== Task material ==
• • •

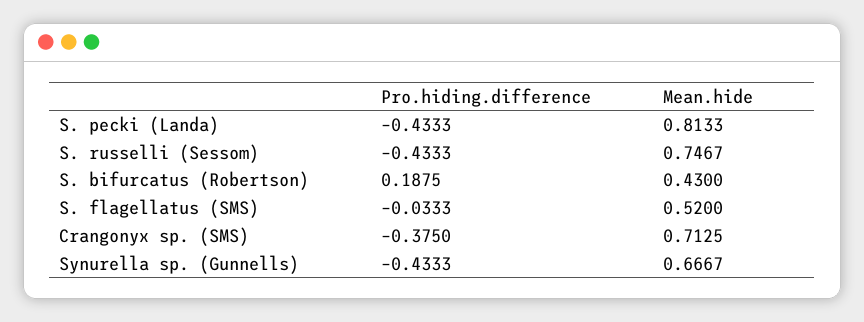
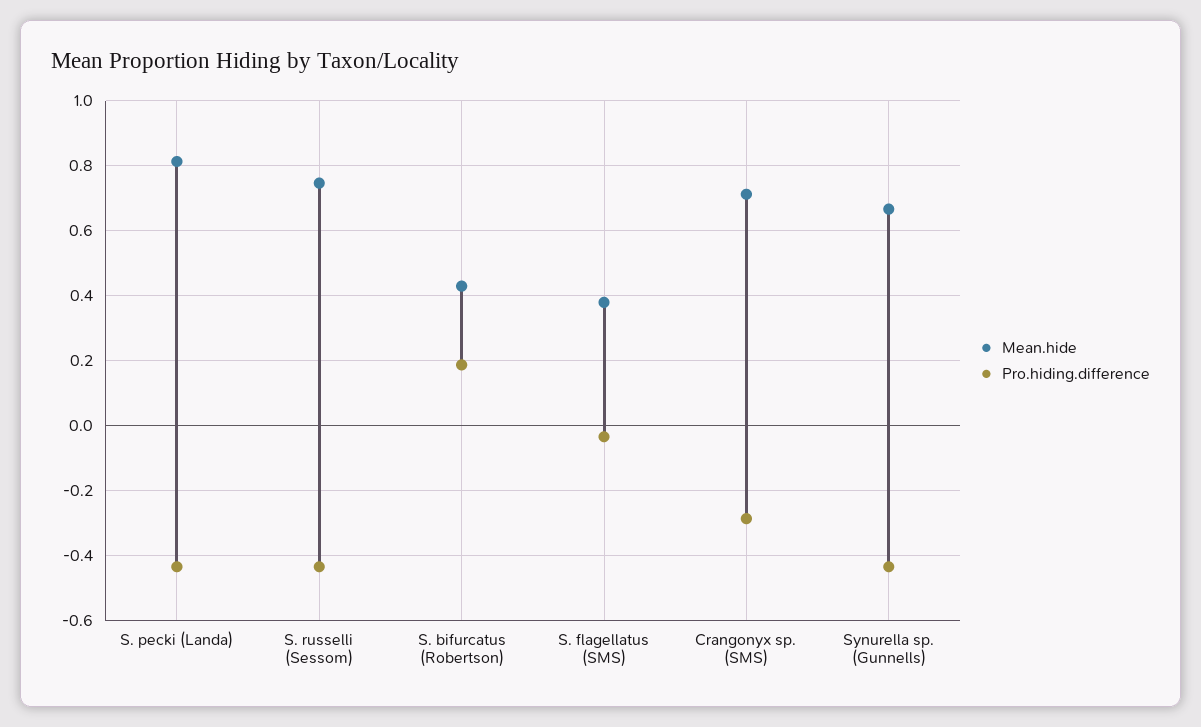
  {
    "Pro.hiding.difference": {
      "S. pecki (Landa)": -0.4333,
      "S. russelli (Sessom)": -0.4333,
      "S. bifurcatus (Robertson)": 0.1875,
      "S. flagellatus (SMS)": -0.0333,
-     "Crangonyx sp. (SMS)": -0.375,
+     "Crangonyx sp. (SMS)": -0.28,
      "Synurella sp. (Gunnells)": -0.4333
    },
    "Mean.hide": {
      "S. pecki (Landa)": 0.8133,
      "S. russelli (Sessom)": 0.7467,
      "S. bifurcatus (Robertson)": 0.43,
-     "S. flagellatus (SMS)": 0.52,
+     "S. flagellatus (SMS)": 0.38,
      "Crangonyx sp. (SMS)": 0.7125,
      "Synurella sp. (Gunnells)": 0.6667
    }
  }

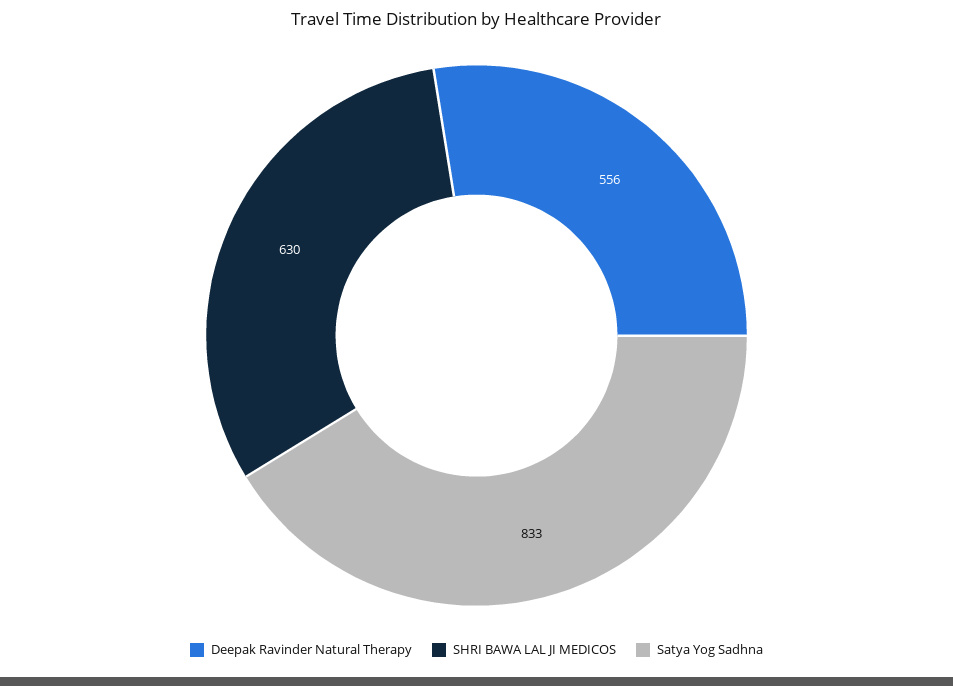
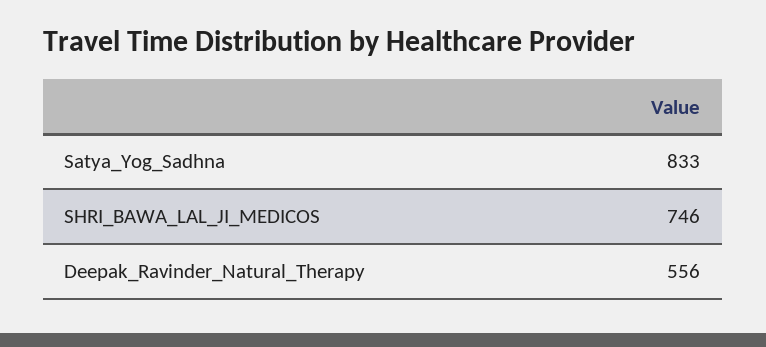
  {
    "Deepak Ravinder Natural Therapy": 556,
-   "SHRI BAWA LAL JI MEDICOS": 630,
+   "SHRI BAWA LAL JI MEDICOS": 746,
    "Satya Yog Sadhna": 833
  }

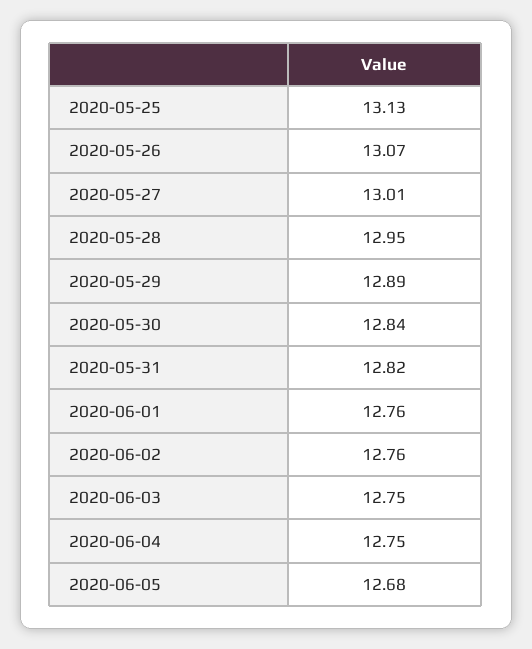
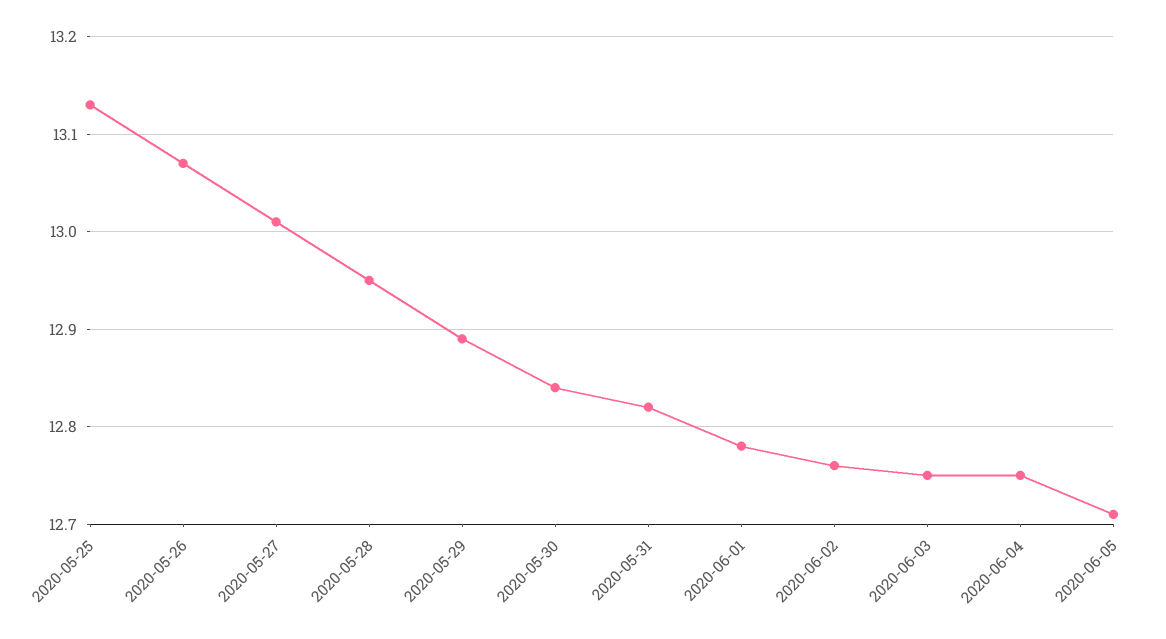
  {
    "2020-05-25": 13.13,
    "2020-05-26": 13.07,
    "2020-05-27": 13.01,
    "2020-05-28": 12.95,
    "2020-05-29": 12.89,
    "2020-05-30": 12.84,
    "2020-05-31": 12.82,
-   "2020-06-01": 12.76,
+   "2020-06-01": 12.78,
    "2020-06-02": 12.76,
    "2020-06-03": 12.75,
    "2020-06-04": 12.75,
-   "2020-06-05": 12.68
+   "2020-06-05": 12.71
  }

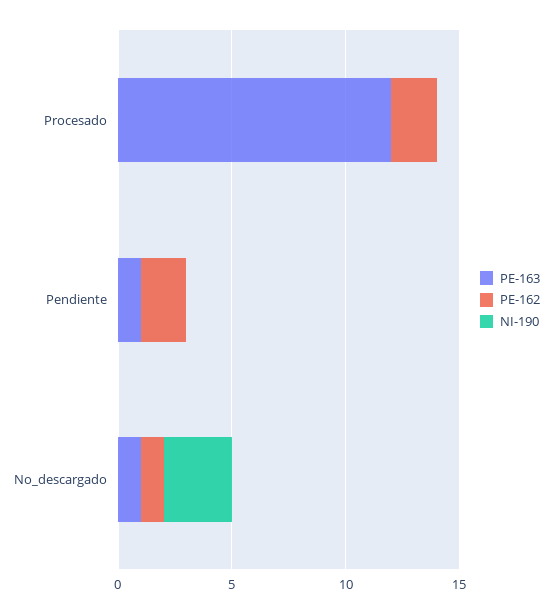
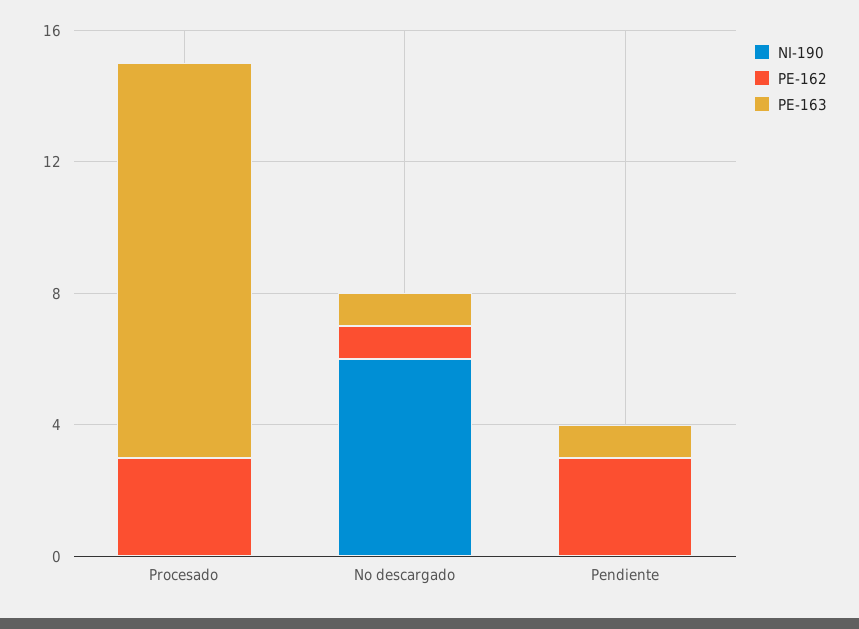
  {
    "PE-163": {
      "Procesado": 12,
      "Pendiente": 1,
      "No_descargado": 1
    },
    "PE-162": {
-     "Procesado": 2,
+     "Procesado": 3,
-     "Pendiente": 2,
+     "Pendiente": 3,
      "No_descargado": 1
    },
    "NI-190": {
      "Procesado": 0,
      "Pendiente": 0,
-     "No_descargado": 3
+     "No_descargado": 6
    }
  }

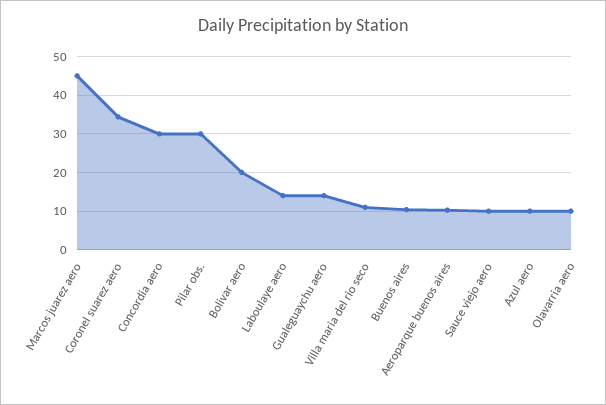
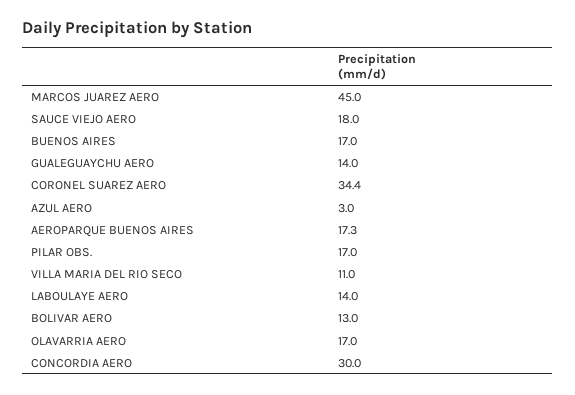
  {
    "Marcos juarez aero": 45,
    "Coronel suarez aero": 34.4,
    "Concordia aero": 30,
-   "Pilar obs.": 30,
+   "Pilar obs.": 17,
-   "Bolivar aero": 20,
+   "Bolivar aero": 13,
    "Laboulaye aero": 14,
    "Gualeguaychu aero": 14,
    "Villa maria del rio seco": 11,
-   "Buenos aires": 10,
+   "Buenos aires": 17,
-   "Aeroparque buenos aires": 10,
+   "Aeroparque buenos aires": 17.3,
-   "Sauce viejo aero": 10,
+   "Sauce viejo aero": 18,
-   "Azul aero": 10,
+   "Azul aero": 3,
-   "Olavarria aero": 10
+   "Olavarria aero": 17
  }

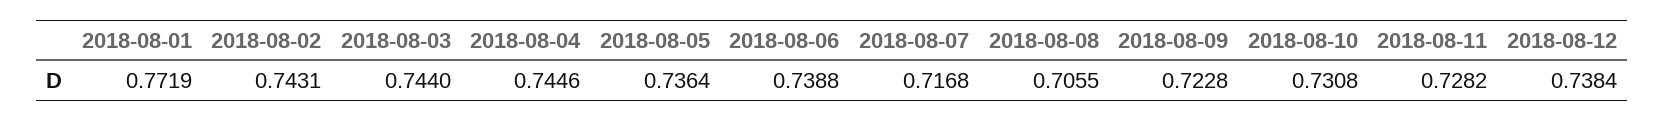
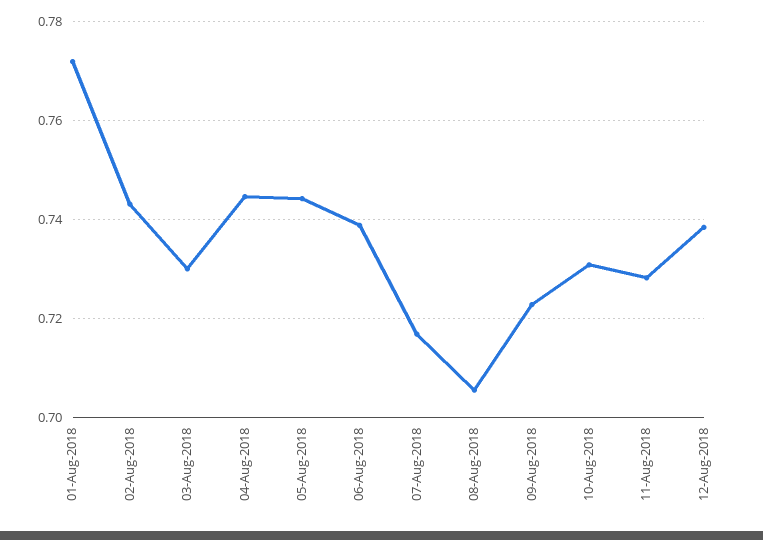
  {
    "2018-08-01": 0.7719,
    "2018-08-02": 0.7431,
-   "2018-08-03": 0.744,
+   "2018-08-03": 0.73,
    "2018-08-04": 0.7446,
-   "2018-08-05": 0.7364,
+   "2018-08-05": 0.744,
    "2018-08-06": 0.7388,
    "2018-08-07": 0.7168,
    "2018-08-08": 0.7055,
    "2018-08-09": 0.7228,
    "2018-08-10": 0.7308,
    "2018-08-11": 0.7282,
    "2018-08-12": 0.7384
  }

• • •

== Aim of the exercise ==
Lines with the word "SHRI" in the data need counting; report the count alone.

== Answer area ==
2